Je pouvais m’enfuir, en ayant juste le temps, mais que serait-il advenu de mes suivants, c’est-à-dire 47 camarades piégés par une porte fermée et promis aux tirs de fusils et armes automatiques déjà entrés en action, sans parler des représailles? Ma réaction est immédiate. Plutôt que fuir, j’engage un combat bref avec le gardien, assommé tout net, et me jette quasi simultanément sur la porte que je maintiens ouverte. Tout le monde passe. La prison compte 54 détenus de moins.

Notre évasion d’Eysses le 3 janvier 1944 fut, à ma connaissance, l’évasion collective de condamnés à de lourdes peines la plus importante réussie en France sous l’occupation. Cette action des 54, qualifiée douze ans plus tard de «magistrale» par un responsable militaire clandestin des détenus d’Eysses, qui n’a pu y participer, ne nous console pas de l’échec d’une tentative à laquelle nous n’avons pas pris part, qui eut lieu ultérieurement dans cette prison et qui se termina par de terribles exécutions et une déportation massive.

Il fallut ensuite préparer l’évasion vers l’Angleterre. De cavale en cavale, par sauts de puce dans les fermes sympathisantes, du Sud-Ouest, nous revoilà, les 12, en février ou en mars, dans la neige des Pyrénées, avec nos pardessus bleu marine et nos petites chaussures de ville, repérables à l’infini par les troupes allemandes qui, si elles nous avaient vus, nous auraient tirés comme des chamois mais bien plus facilement. L’invraisemblable est parfois vrai. Après avoir passé sans encombre au pied d’un col, un contrôle allemand alors que nous étions cachés dans les sacs de pommes de terre d’un camion et armés jusqu’aux dents, nous ne rencontrâmes sur les hautes cimes des Pyrénées âme qui vive. Ce n’était pas ma dernière aventure d’évasion.

Arrivés en Angleterre, nous fûmes, mes camarades et moi, internés et interrogés à Patriotic School par des officiers de renseignement anglais.

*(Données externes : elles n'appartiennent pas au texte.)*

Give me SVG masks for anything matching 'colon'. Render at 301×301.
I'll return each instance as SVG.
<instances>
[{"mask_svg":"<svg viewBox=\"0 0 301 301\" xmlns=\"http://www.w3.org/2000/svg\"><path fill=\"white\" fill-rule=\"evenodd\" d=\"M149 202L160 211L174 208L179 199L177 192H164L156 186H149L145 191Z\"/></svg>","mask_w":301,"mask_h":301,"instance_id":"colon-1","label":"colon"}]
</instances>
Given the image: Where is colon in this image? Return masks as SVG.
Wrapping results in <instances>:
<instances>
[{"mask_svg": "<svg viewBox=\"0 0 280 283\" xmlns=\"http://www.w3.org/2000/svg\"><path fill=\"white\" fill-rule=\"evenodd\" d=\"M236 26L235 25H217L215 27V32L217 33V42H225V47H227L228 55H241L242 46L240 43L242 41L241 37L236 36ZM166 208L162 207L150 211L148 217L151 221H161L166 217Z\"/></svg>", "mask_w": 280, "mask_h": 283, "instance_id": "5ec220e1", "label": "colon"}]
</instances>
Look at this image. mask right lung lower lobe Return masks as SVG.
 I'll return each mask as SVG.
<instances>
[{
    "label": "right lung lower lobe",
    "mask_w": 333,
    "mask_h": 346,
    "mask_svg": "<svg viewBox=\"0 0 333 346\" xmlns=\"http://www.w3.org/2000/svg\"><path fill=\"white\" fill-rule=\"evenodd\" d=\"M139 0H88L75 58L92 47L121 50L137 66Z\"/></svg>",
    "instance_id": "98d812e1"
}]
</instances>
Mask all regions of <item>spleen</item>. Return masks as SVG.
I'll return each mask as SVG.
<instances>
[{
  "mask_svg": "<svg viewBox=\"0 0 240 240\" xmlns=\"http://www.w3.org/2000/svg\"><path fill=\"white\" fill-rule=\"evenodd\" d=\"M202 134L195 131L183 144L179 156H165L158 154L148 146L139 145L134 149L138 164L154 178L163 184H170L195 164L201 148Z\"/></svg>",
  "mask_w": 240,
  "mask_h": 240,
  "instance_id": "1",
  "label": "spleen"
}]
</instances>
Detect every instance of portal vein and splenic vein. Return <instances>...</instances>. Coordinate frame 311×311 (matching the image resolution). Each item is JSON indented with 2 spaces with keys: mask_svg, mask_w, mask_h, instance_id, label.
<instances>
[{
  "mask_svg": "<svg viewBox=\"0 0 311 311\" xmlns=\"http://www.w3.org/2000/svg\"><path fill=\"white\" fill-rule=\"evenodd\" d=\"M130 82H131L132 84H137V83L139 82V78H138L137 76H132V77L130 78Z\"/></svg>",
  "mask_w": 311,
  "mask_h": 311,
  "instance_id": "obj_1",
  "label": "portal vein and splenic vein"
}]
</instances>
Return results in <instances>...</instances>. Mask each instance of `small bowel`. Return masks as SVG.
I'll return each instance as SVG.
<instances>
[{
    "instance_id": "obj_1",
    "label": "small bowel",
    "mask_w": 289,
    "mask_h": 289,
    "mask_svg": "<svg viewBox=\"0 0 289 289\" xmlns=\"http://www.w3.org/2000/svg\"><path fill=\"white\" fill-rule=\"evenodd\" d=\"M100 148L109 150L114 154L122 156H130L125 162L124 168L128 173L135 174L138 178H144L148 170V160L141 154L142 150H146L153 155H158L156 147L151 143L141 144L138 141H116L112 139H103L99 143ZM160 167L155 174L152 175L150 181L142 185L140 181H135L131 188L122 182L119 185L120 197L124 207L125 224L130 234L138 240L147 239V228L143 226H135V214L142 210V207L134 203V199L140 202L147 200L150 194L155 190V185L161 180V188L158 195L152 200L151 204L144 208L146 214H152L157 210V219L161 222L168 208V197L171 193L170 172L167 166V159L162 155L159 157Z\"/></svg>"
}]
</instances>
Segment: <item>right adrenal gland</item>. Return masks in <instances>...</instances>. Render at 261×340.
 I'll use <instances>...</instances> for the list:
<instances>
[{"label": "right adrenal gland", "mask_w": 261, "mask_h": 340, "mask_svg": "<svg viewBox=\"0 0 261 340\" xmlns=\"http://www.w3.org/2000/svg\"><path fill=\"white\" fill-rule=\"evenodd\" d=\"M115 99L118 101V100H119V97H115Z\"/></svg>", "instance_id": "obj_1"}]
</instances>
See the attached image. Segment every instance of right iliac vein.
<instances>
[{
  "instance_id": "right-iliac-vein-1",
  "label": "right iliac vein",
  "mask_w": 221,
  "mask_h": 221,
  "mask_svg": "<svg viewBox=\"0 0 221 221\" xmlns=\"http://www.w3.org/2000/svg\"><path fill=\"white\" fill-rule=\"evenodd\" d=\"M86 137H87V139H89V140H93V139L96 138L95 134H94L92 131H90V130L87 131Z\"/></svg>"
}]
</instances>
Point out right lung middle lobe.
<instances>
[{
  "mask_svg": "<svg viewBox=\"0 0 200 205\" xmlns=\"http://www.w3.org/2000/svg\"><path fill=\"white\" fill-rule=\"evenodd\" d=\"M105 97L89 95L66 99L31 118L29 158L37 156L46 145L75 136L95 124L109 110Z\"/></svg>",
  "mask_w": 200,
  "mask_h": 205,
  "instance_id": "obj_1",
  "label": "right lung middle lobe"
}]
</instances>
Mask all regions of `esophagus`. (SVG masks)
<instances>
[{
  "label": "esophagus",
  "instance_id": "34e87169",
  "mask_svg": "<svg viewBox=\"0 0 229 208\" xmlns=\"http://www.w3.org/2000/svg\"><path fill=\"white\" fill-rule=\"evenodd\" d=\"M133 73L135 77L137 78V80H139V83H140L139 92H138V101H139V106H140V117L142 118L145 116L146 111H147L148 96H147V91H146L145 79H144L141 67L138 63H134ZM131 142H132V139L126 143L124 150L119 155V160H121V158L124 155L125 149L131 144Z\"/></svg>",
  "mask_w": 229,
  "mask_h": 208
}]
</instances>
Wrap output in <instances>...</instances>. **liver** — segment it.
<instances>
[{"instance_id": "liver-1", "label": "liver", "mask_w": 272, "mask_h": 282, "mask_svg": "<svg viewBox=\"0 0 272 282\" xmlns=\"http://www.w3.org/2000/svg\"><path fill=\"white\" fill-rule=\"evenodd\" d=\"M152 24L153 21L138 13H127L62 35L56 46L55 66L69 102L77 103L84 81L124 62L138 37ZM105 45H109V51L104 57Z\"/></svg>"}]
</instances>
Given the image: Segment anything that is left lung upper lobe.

L’attente un peu longue, les jours passant, nous remarquâmes dans le grillage qui bordait le jardin, dissimulé dans un bosquet, un trou à travers lequel il était aisé de passer. Incorrigibles, nous évoquions une fuite par ce trou. Mais l’un d’entre nous flaira le piège : ce trou devait être prévu pour tenter les agents ennemis, que les Anglais découvraient par ce stratagème et arrêtaient dans la rue en face. L’évasion cette fois était bien marquée du sceau de l’humour britannique. Cela nous fit sourire. Il était temps, nous en avions perdu l’habitude.

Au terme de ce récit, surtout destiné à nos jeunes, puissé-je leur faire partager mon sentiment que les lendemains ne sont pas toujours sombres, et ma conviction qu’à la base de toute réussite il y a toujours une réflexion, un peu d’audace, beaucoup de savoir, mais surtout une volonté.

Julien Hanau
(septembre 1995)

Extrait de la Revue de la France Libre, n° 303, 3e trimestre 1998.